Monitor and Evaluate AI Agents

Monitor and gain insights into how your AI agents are performing, and also evaluate the agents for accuracy. You can also track the interactions with your agents, understand real-world usage patterns, identify common errors, and measure overall performance.

Monitoring: Monitoring tracks performance and provides insight on how your agents behave in production. Monitor agents to ensure that your quality bars for response time and token counts are maintained over time. You can also see any errors logged here.
Evaluation: Evaluate agents before you deploy them, to ensure that they're ready for production. Test your agents for response correctness, response time, and token usage to meet your quality standards.
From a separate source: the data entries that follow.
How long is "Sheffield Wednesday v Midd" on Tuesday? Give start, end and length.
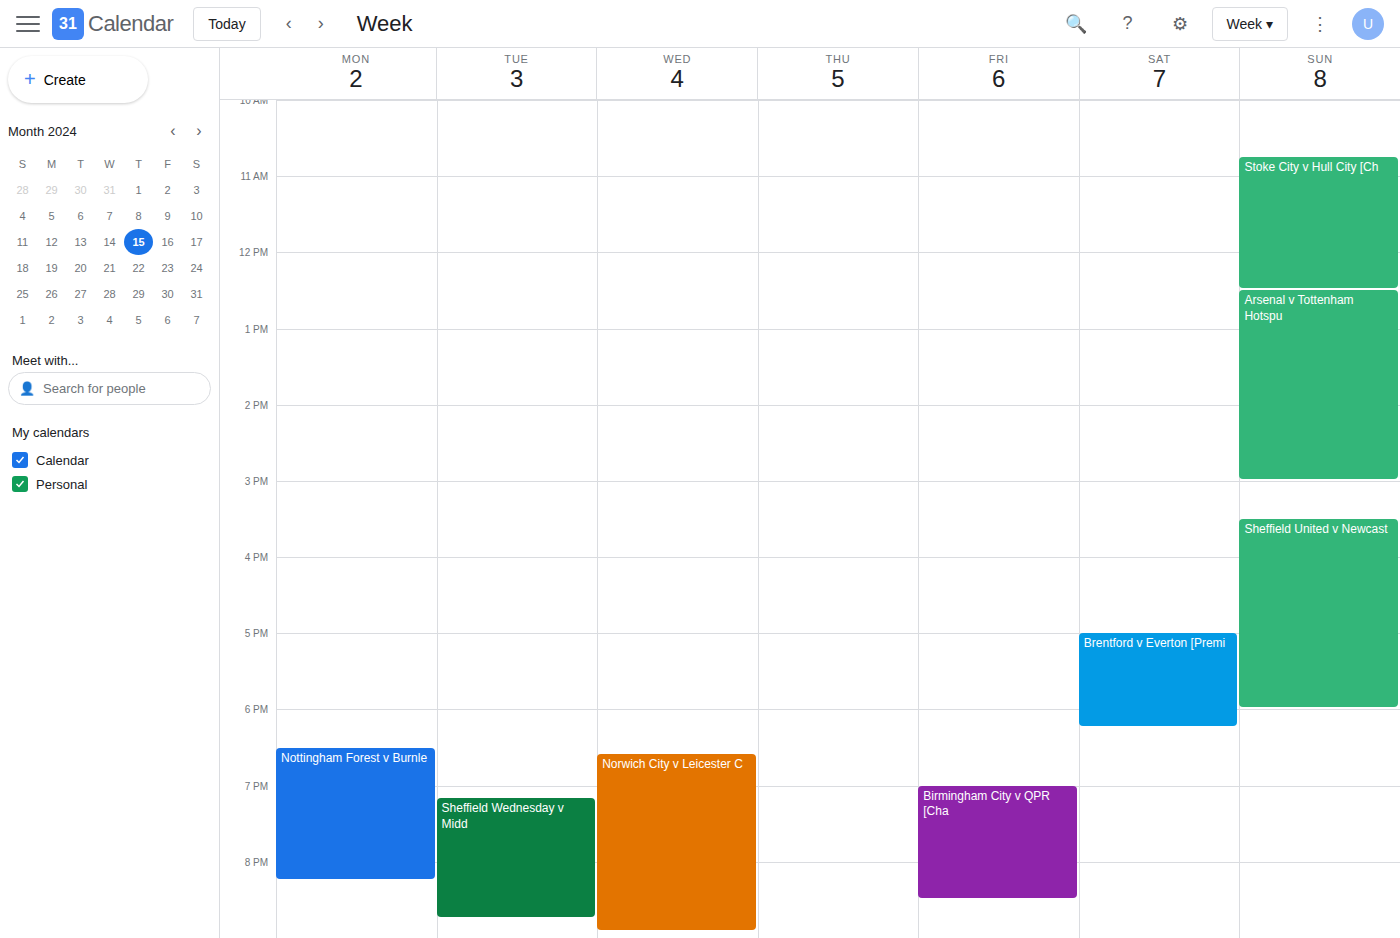
7:10 PM to 8:45 PM, 1 hour 35 minutes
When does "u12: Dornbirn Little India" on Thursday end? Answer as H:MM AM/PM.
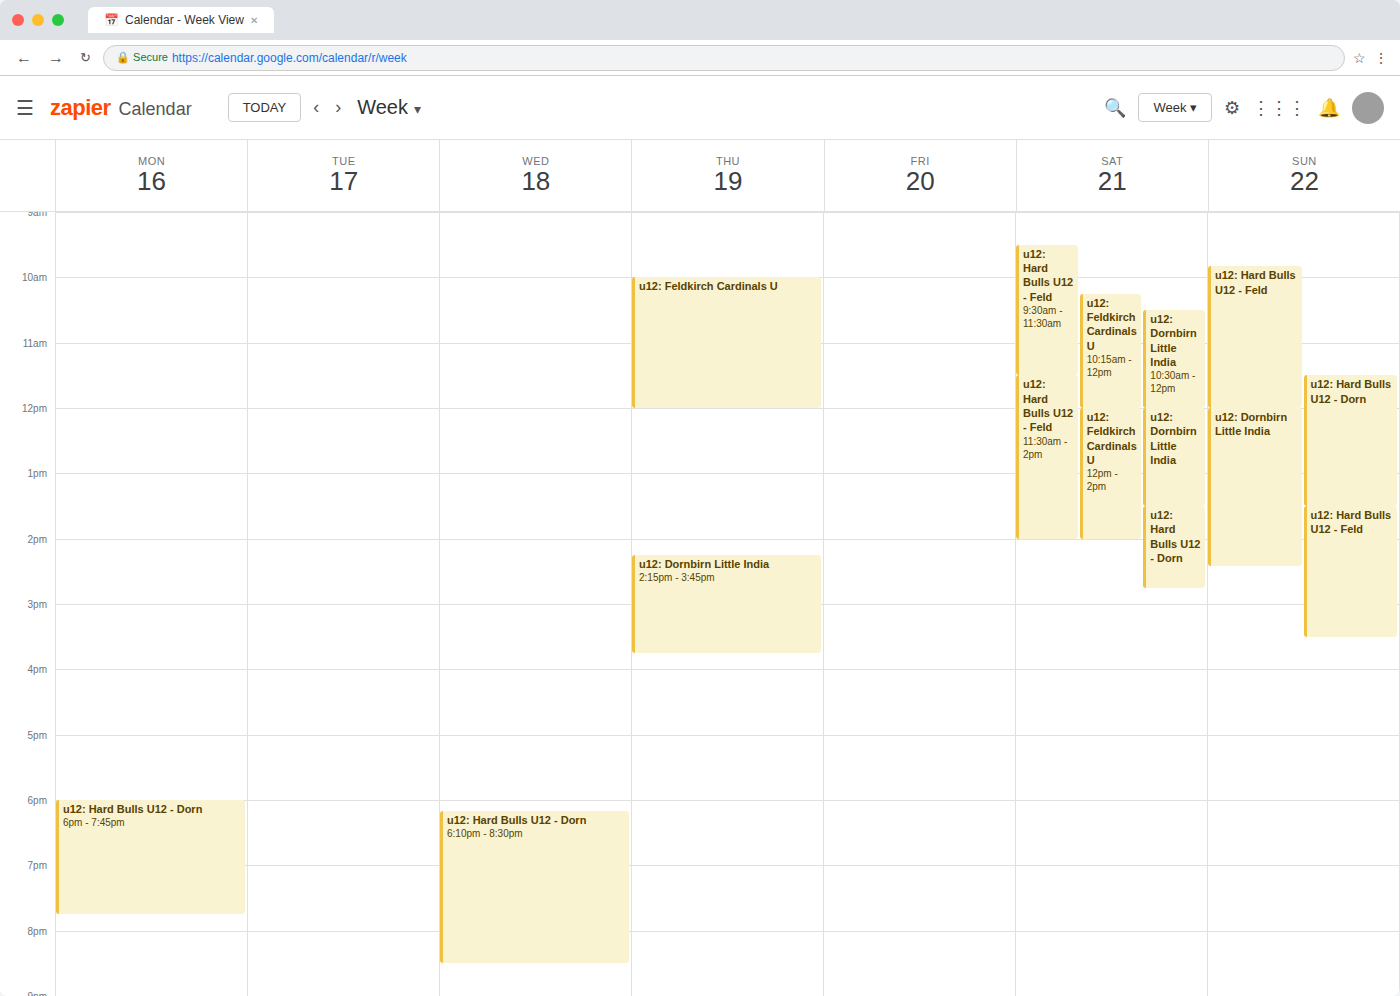
3:45 PM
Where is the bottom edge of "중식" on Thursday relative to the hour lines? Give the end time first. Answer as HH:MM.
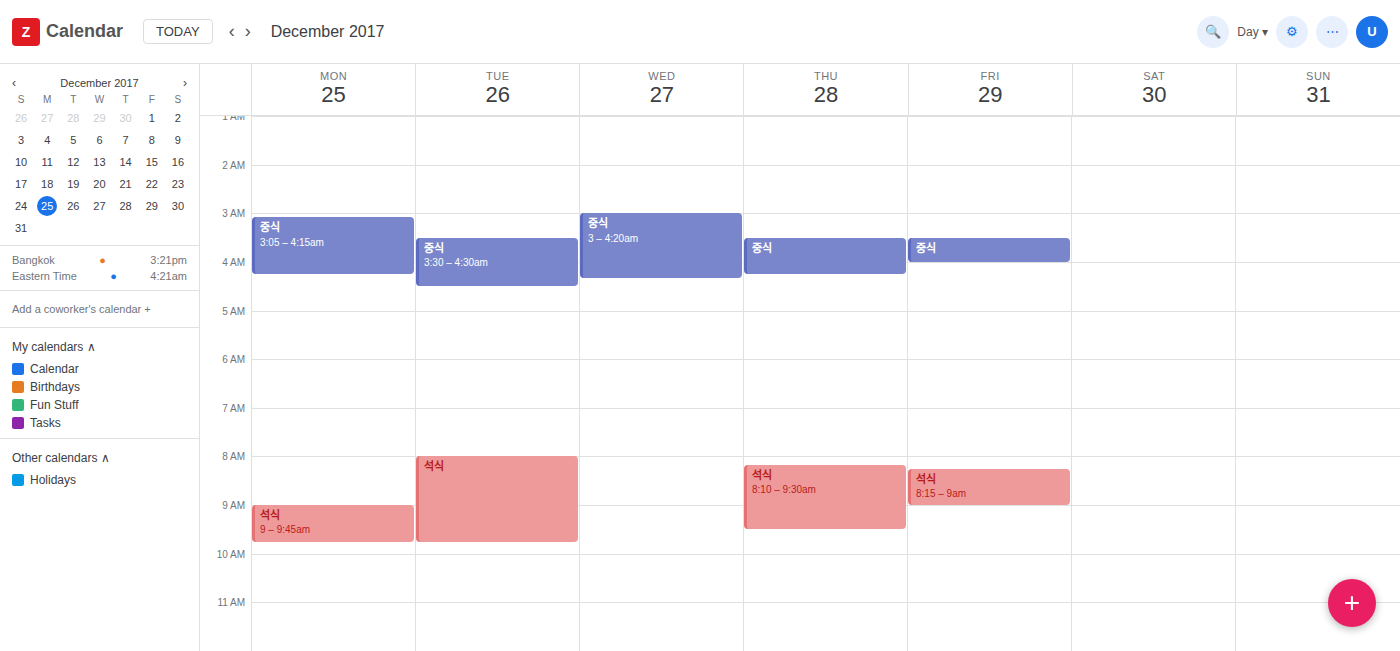
04:15 -- neither: a quarter of the way from the 04:00 line to the 05:00 line.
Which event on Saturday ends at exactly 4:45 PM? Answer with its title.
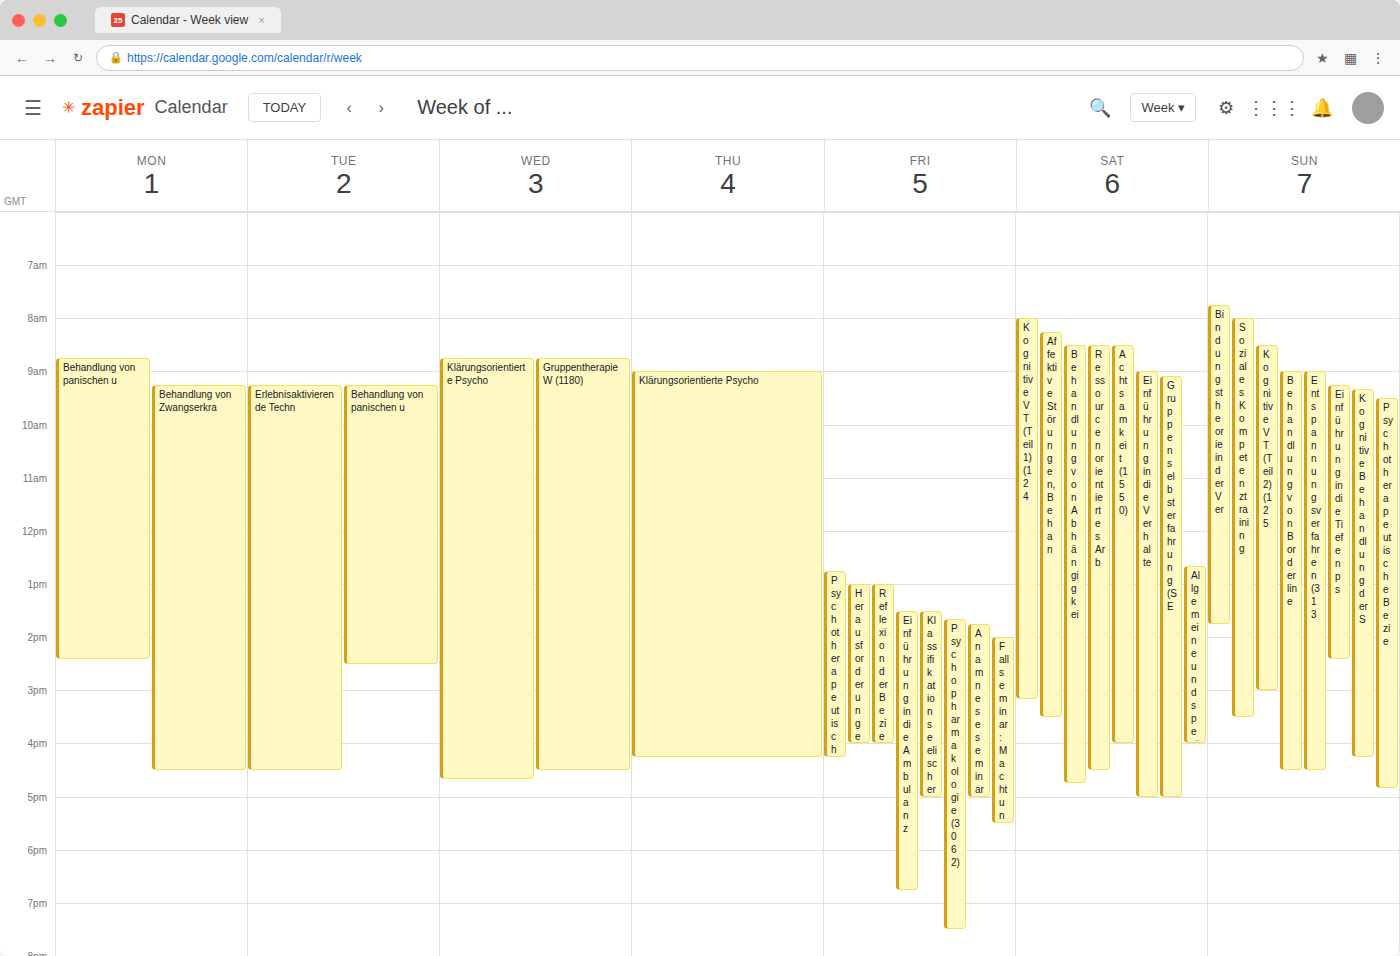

You can also check the quality of answers generated through the document tool to assess how effectively agents utilize the retrieved context from the retrieval-augmented generation (RAG) metrics. After making any changes to your agent, or after a model update, rerun evaluations to confirm that your agent continues to perform as expected. This proactive approach helps you maintain high-quality experiences for your users.

This table summarizes some key metrics, their descriptions, and their availability for monitoring or evaluation.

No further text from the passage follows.